L’Italia è uscita ufficialmente dalla nuova Via della Seta, dopo mesi di negoziati riservati e annunci pubblici, che avevano già chiarito che questa sarebbe stata la direzione verso cui il governo voleva andare. Lo ha rivelato il Corriere della Sera, secondo cui l’Italia ha prodotto una nota verbale e l’ha corredata da promesse di amicizia strategica con la Cina.

Il progetto

La nuova Via della Seta, conosciuta anche come Belt and Road Initiative (Bri), è un progetto infrastrutturale annunciato dal presidente cinese Xi Jinping nel 2013 con l’obiettivo di collegare l’Asia con l’Africa e l’Europa. L’Italia è stata il primo paese del G7 ad aderire al progetto. Nel 2019 il governo Conte I ha firmato il memorandum con la Cina che avrebbe dovuto prevedere finanziamenti, infrastrutture e indotto per un valore di 20 miliardi di euro.

L’Italia ha visto l’opportunità di sfruttare a proprio favore gli investimenti e la possibilità di espandere l’accesso delle esportazioni italiane al mercato cinese. Ma le aspettative sono state deluse. Finora i progetti previsti dal memorandum non sono stati realizzati. Anzi, gli investimenti sono diminuiti fino ad arrivare a 33 milioni nel 2021 mentre la Cina continuava ad investire nei paesi europei non Bri come Germania, Francia e i paesi del Benelux.

È stata la dimostrazione per l’Italia che l’adesione al progetto non garantiva uno status speciale nei rapporti con la Repubblica popolare cinese. Il cambiamento è iniziato già con il governo Conte II, poi con Mario Draghi ed infine con il governo Meloni. La presidente del Consiglio, Giorgia Meloni, lo ha definito dall’inizio del suo governo come un «grosso errore».

Nel settembre 2023, durante il G20, ha detto: «Il tema è come garantire, indipendentemente dalle scelte che faremo sulla Bri, un partenariato vantaggioso per entrambi». Le sue affermazioni avevano già chiarito che l’Italia non aveva alcuna intenzione a rinnovare l’accordo in scadenza a marzo 2024.

Ma la modalità con cui ha deciso di farlo è a sua volta un segnale politico, diretto innazitutto agli alleati europei: mentre la presidente della Commissione Ue, Ursula von der Leyen, vola a Pechino per confermare la politica di allontanamento dal regime di Xi, Meloni certifica il suo allineamento nel modo più scenografico possibile.

Il ruolo di Usa e Ue

La scelta di aderire al piano cinese aveva sollevato anche le critiche di Stati Uniti e Unione europea.

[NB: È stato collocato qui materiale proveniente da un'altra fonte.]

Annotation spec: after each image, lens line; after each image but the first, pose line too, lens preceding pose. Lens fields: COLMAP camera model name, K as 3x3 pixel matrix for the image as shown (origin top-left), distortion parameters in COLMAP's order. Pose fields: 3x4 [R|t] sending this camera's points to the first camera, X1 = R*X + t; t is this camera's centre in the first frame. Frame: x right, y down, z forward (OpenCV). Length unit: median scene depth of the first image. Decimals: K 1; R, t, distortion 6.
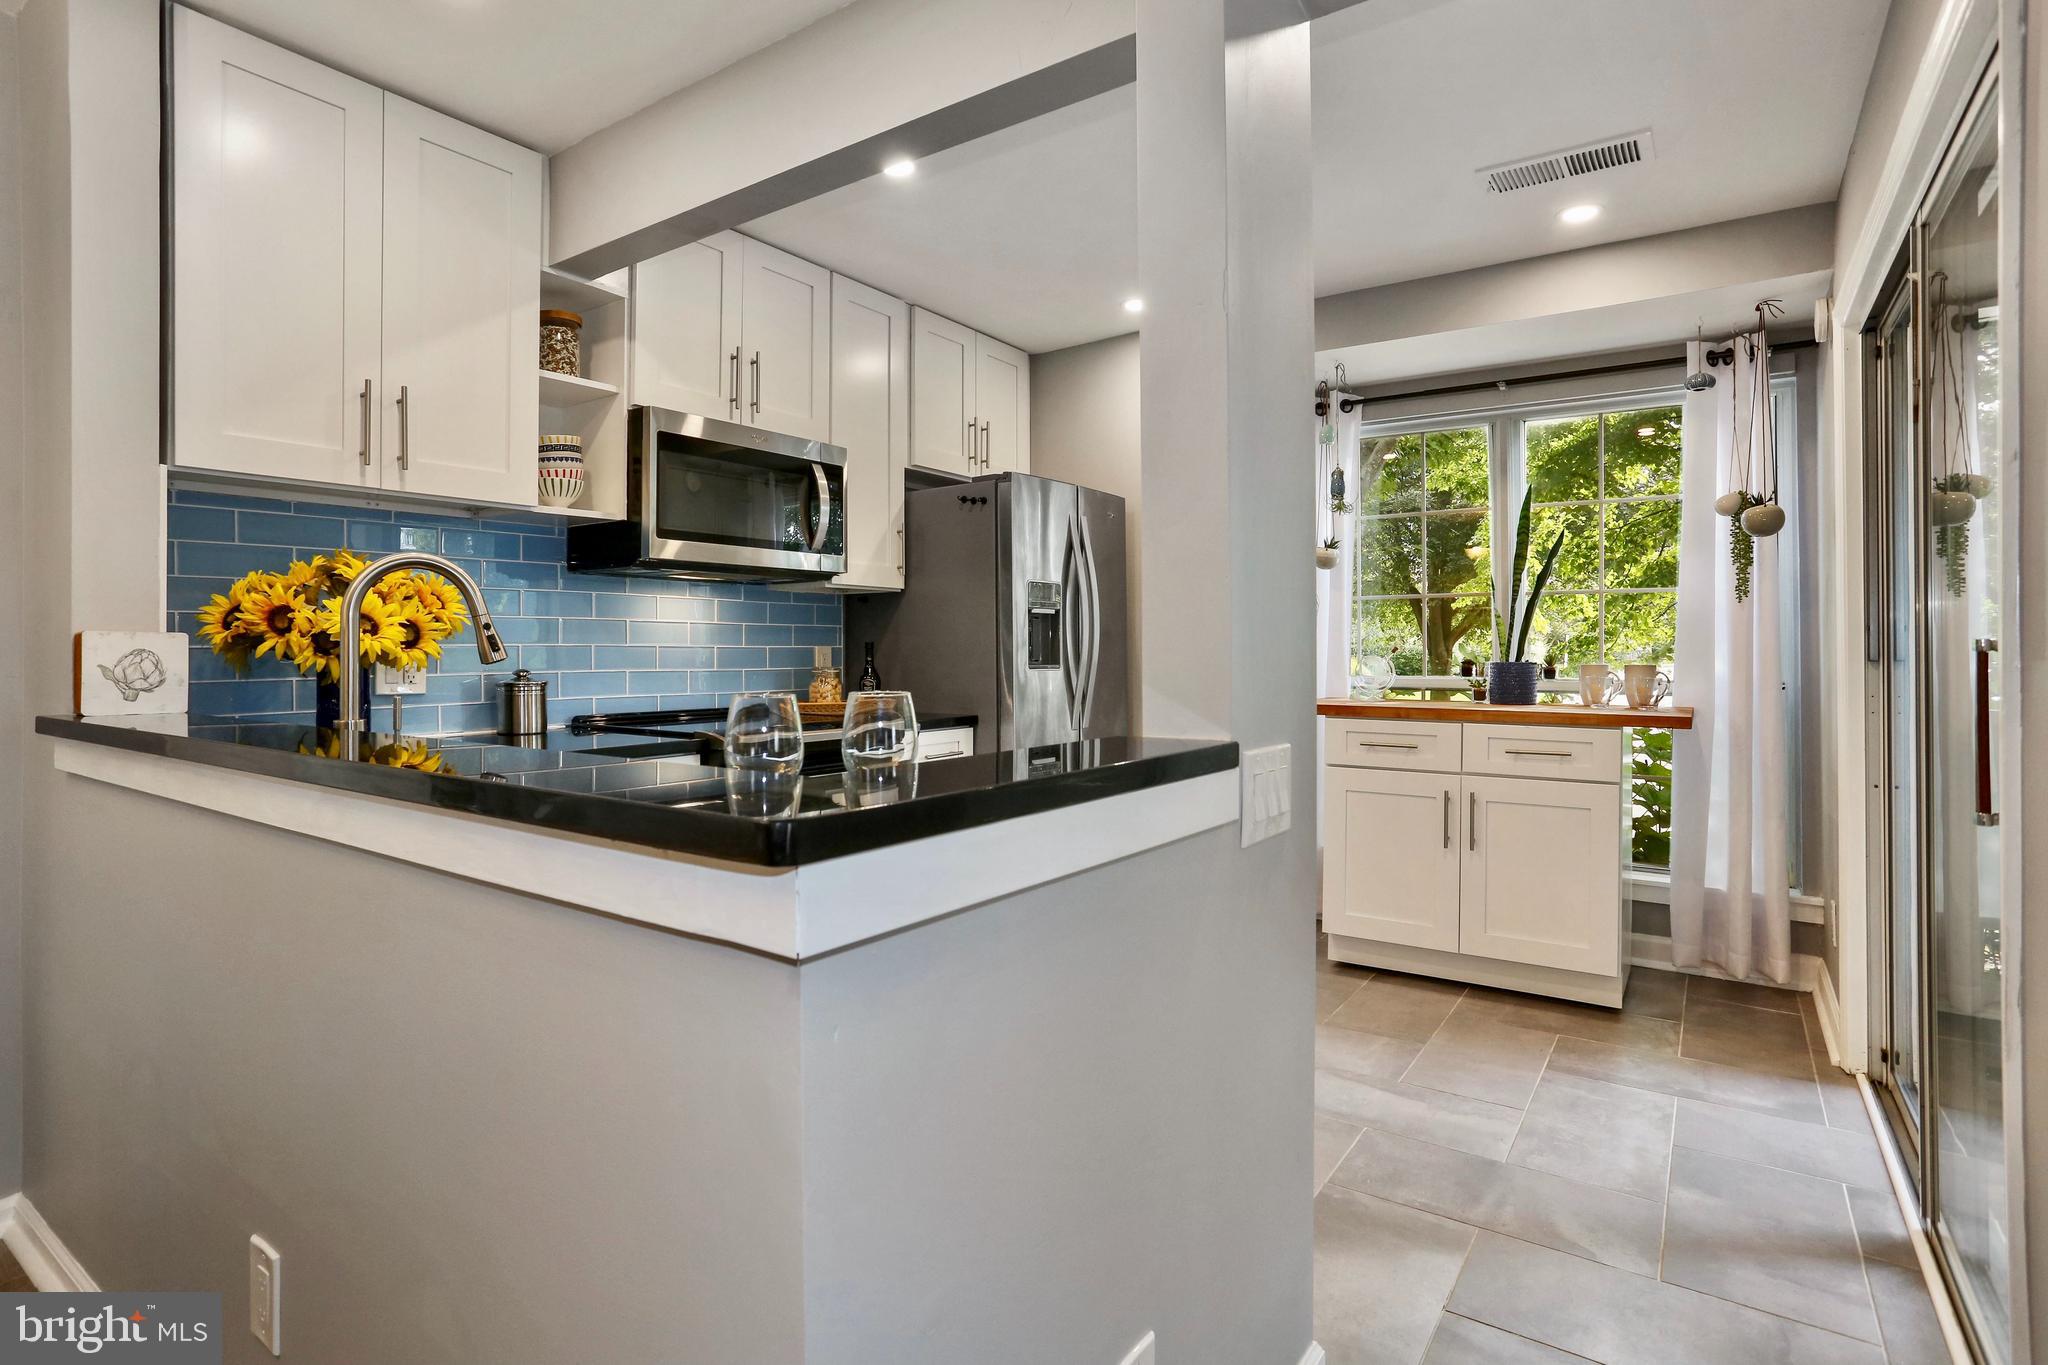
lens RADIAL K [[999.6, 0, 992.7], [0, 999.6, 650.7], [0, 0, 1]] dist [-0.052611, 0.014206]
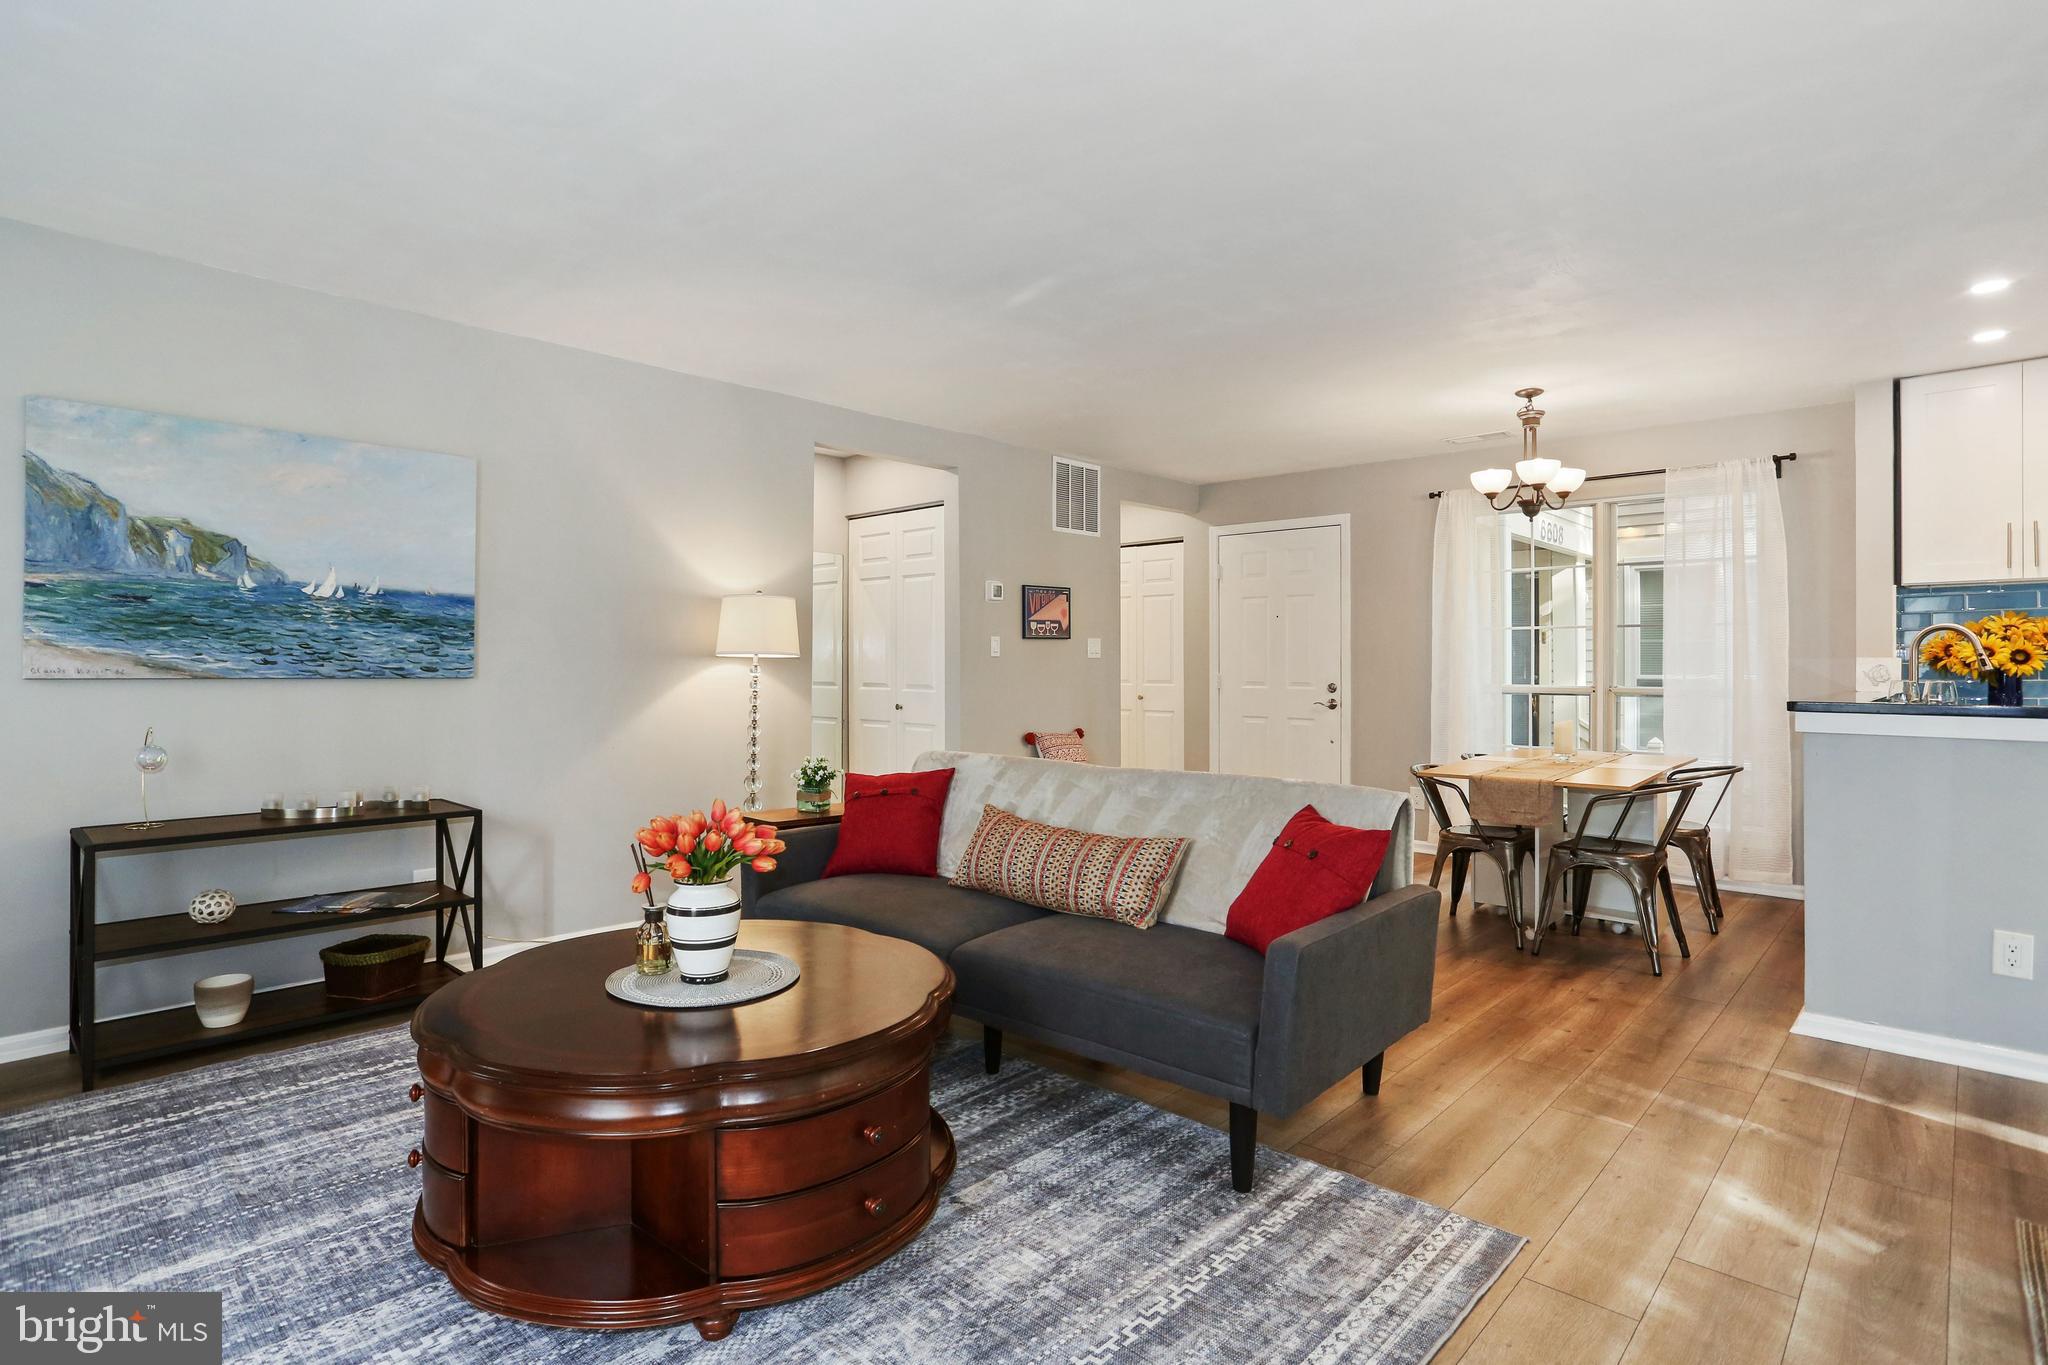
lens RADIAL K [[999.6, 0, 1030.8], [0, 999.6, 681.2], [0, 0, 1]] dist [-0.052611, 0.014206]
pose [[-0.140689, 0.018351, -0.989884, 1.113317], [-0.000240, 0.999828, 0.018569, -0.001849], [0.990054, 0.002850, -0.140661, -0.467872]]
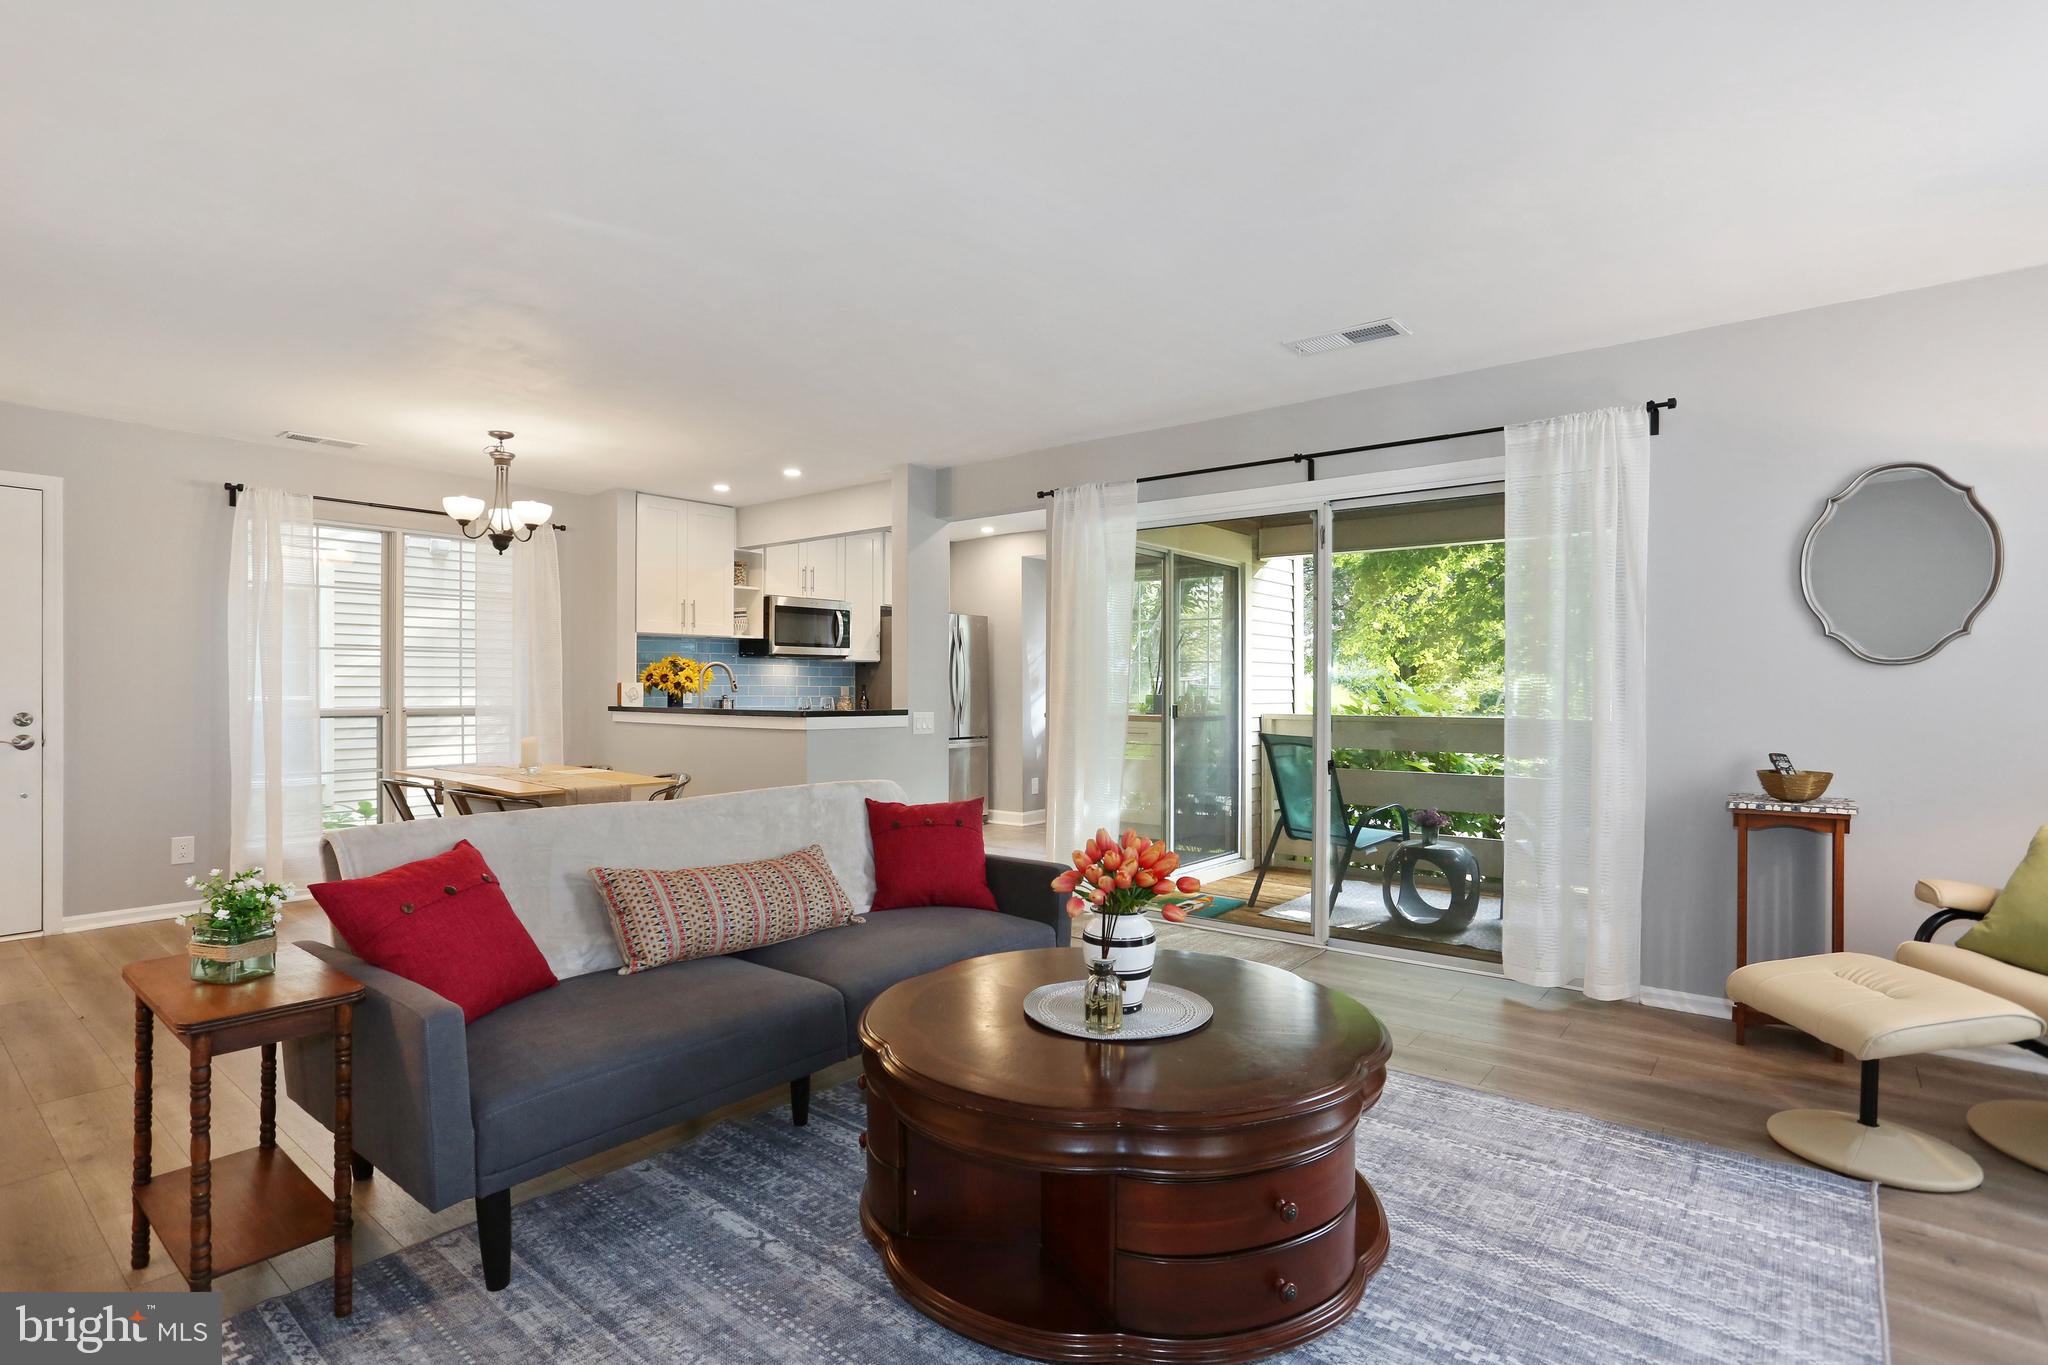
lens RADIAL K [[999.6, 0, 991.7], [0, 999.6, 676.6], [0, 0, 1]] dist [-0.052611, 0.014206]
pose [[0.996949, 0.003788, -0.077968, 0.421494], [-0.004683, 0.999925, -0.011294, -0.003491], [0.077919, 0.011625, 0.996892, -1.514459]]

La stessa Ue aveva definito la Cina come «rivale sistemico» nel 2019, l’anno dell’adesione. Gli Stati Uniti, storico rivale cinese, avevano raccomandato all’Italia di non legittimare «il progetto di vanità infrastrutturale».

Durante il G20, il presidente americano, Joe Biden, aveva proposto il nuovo piano Imec, un corridoio economico tra India, Medio Oriente e Europa per combattere la spinta cinese della Bri sulle infrastrutture globali. Dopo aver firmato già il piano Imec, la scelta di ritirarsi dalla Via della Seta dimostra un chiaro cambio di rotta del governo Meloni verso un rafforzamento con l’alleato americano.

Già a luglio, il presidente Biden aveva invitato Giorgia Meloni per discutere di progetti economici comuni. Biden aveva sottolineato l’appoggio deciso alle politiche della Nato da parte dell’Italia di Meloni. Riguardo il piano Bri, Meloni aveva detto: «Il presidente degli Stati Uniti non ha mai sollevato direttamente la questione con me».

Piani futuri

Nella nota ufficiale, l’Italia ha sottolineato la sua intenzione di mantenere il rapporto economico con la Repubblica popolare cinese. Palazzo Chigi non ha dato ulteriori chiarimenti relativi all’uscita dalla Via della Seta. Il ministro degli Esteri, Antonio Tajani, ha confermato che la via della Seta non è più una priorità del governo e che non ha prodotto «gli effetti sperati».

L’obiettivo è di continuare a coltivare ottimi rapporti e per questo, l’anno prossimo ci sarà comunque «una riunione intergovernativa Italia Cina per affrontare tutti i temi del commercio internazionale».